_Exercise tasks_
A: Answer these questions from the baseball statistics text, one line each:
(i) How often must base stealing succeed before attempting it contributes to run scoring?
(ii) What was the average salary of a baseball player in 1980?
(iii) Which team persuaded Billy Beane to forgo a baseball scholarship to Stanford?
B: Write a continuation of the baseball statistics text, picking up after its final sentence.
┌─ Reading text
People have clutched on to various approaches to the game, but since the 1970’s Kansas native Bill James has made it a point to apply statistical analysis to assess the effectiveness of common baseball strategies. One of Bill James’s first heresies was the discovery that attempting base stealing rarely contributed to run scoring unless it was successful more than 70% of the time. Bill James is the founder of sabermetrics, “the search for objective knowledge about baseball.” (The term derives from an abbreviation for the name of the group that followed in James’s footsteps, the Society for American Baseball Research.)

James and others who have adopted his philosophy of critically applying statistics to baseball have developed radically different measures of player performance. For example, players have traditionally been evaluated on the basis of batting average, the number of hits divided by the number of at bats. Batting average is the dominant hitting statistic published in daily papers. Runs are the currency of baseball and sabermetricians have found other parameters that are far more correlated to a player’s contribution to runs scored. Getting on base, on base percentage, even by drawing a boring walk, is critically important. Indeed, the sum of on-base-percentage and slugging average (OPS)1 is far more highly correlated to the runs a team scores than is batting average. Hence, in seeking to evaluate baseball talent, in choosing young players to draft and nurture and others to trade for, OPS and other more exotic statistical measures like “runs created,” represent better criteria than simple batting average.

However, baseball ownership and management are conservative by temperament and generally grossly uneducated in statistics. James’s observations and the work of other sabermetricians were generally viewed as the oddball conclusions of baseball player wannabees, four-eyed, shallow-chested nerds who baseball players used to pick on in grade school. Sabermetricians might conjure up a clever insight now and then, but they really could not contribute to baseball strategy in any meaningful way. However, money has a way of shaking things up and big money shakes thinks up vigorously.

The growing ubiquity of computational capability has made the application of statistics to baseball easier. However, if the importance of statistical ways of looking at baseball players had been universally accepted, computing power would have been found. The real jolt into baseball has been a consequence of the high cost of baseball talent. In 1967, the average salary of a baseball player was $19,000 per year. It grew to $144,000 by 1980, $598,000 by 1990, and $1,900,000 by 2000. Even adjusted for inflation, this represents tremendous growth. Moreover, there is a 6-to-1 ratio in the payrolls of the wealthiest and poorest team. These facts place a high premium on judging and assessing baseball talent.

Thus begins the story of Billy Beane as told by Michael Lewis in his book Moneyball: The Art of Winning in an Unfair Game. As a young man, Billy Beane was a baseball scout’s dream. He had a decent batting average, but more importantly he was big, strong, well built, and fast. He looked like a scout’s image of a baseball player.

The New York Mets persuaded him, against his better judgment, to forgo a baseball scholarship to Stanford and join the Mets organization. Beane’s playing career fizzled primarily because he was too aggressive a batter, but he learned a few important lessons. One, baseball scouts were typically old baseball players who assessed talent as much on appearance as on numerical performance. They seem to all have the dream of discovering and molding the next great baseball talent. Two, Beane began to appreciate that really good hitters seemed to have an innate patience that allowed them to draw a lot of walks and only swing a pitches they can handle. Beane also observed that it is virtually impossible to teach patience, at least by the time players reach professional baseball. Three, it is not until players have played a number of years of college baseball that the sample size of plate appearances or innings pitched is sufficiently large that players could be reliably evaluated. Beane would rarely seek a player like himself right out of high school, even he looks like a baseball player.
└─
┌─ Available data
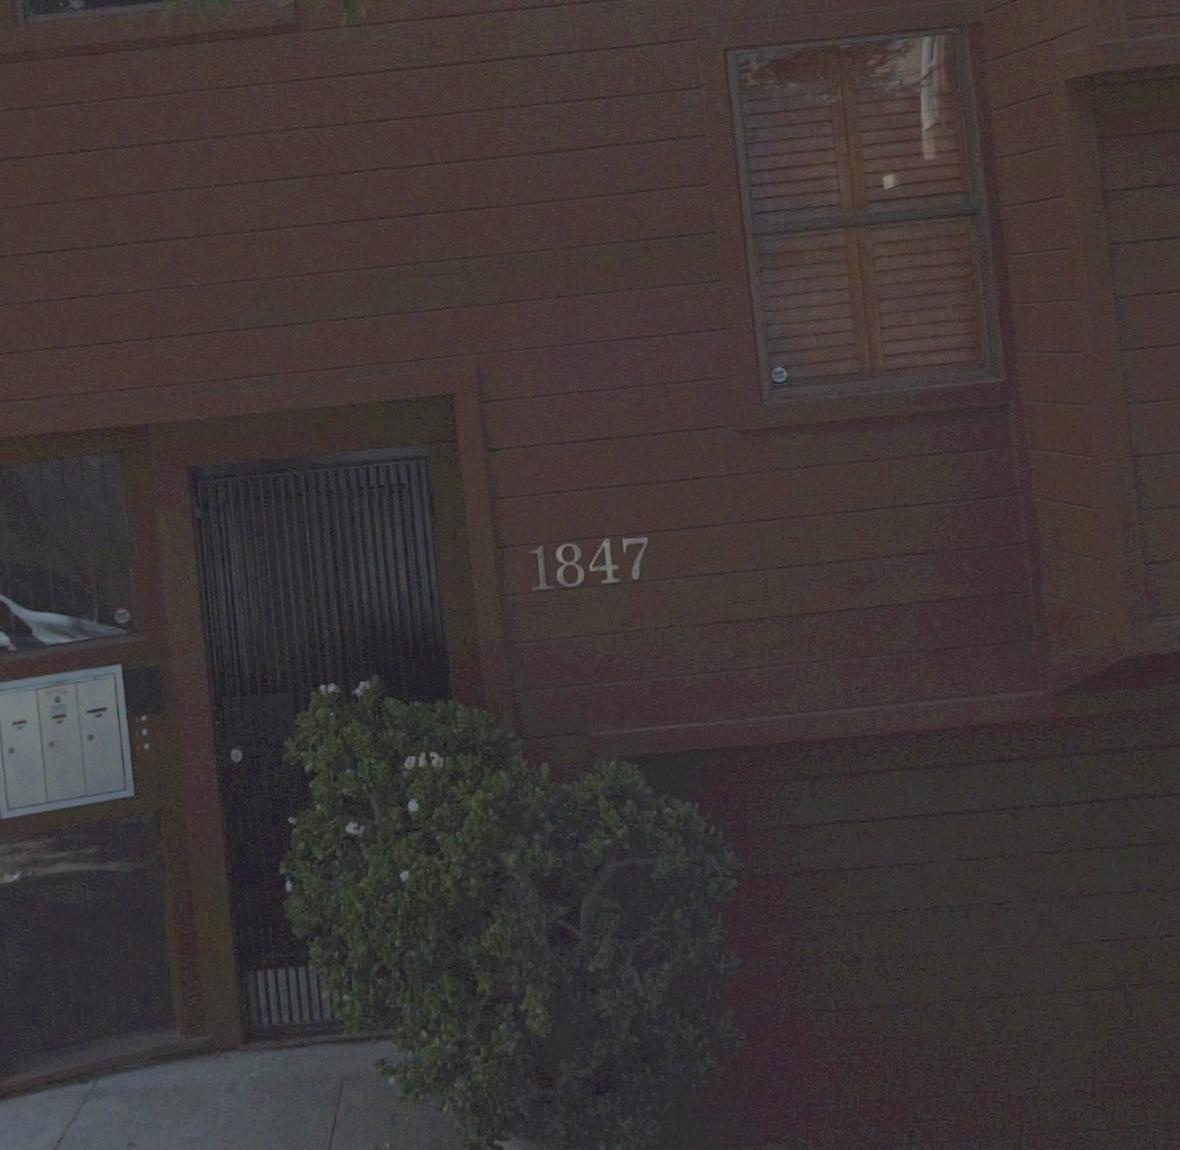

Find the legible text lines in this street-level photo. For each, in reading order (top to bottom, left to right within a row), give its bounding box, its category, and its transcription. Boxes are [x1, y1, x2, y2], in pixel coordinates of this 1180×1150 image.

[526, 534, 651, 593] StreetNumber: 1847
└─
_Results_
A:
(i) More than 70% of the time.
(ii) $144,000 per year.
(iii) The New York Mets.

B:
After a mediocre career as a player, Beane moved to the front office of the Oakland A’s eventually rising to general manager. Beane was constrained by an ownership unwilling carry a large payroll and he made a virtue of this necessity. Embracing many of the insights of sabermetricians and hiring statistically competent Ivy League graduates to develop better statistical methods of player evaluation, Bean was able to acquire players who by conventional analysis and by perhaps by appearance were undervalued.

Beane uses batting statistics to estimate likely run production and derive dollar costs per run scored. It is then possible to numerically assess whether the acquisition of a particular player will reduce or increase the team’s net cost per run scored. Like an astute investor, Billy Beane exploits the inefficiencies created by traditional baseball measures to find players whose performance would likely exceed market expectations. When a player’s performance becomes apparent after playing with the A’s, his salary demands would grow larger than the A’s could afford and Beane would trade him off for undervalued players from other teams. After the middle of the season, some high payroll teams with slim playoff hopes would be looking to shed some salary, and Oakland could pick up bargain players.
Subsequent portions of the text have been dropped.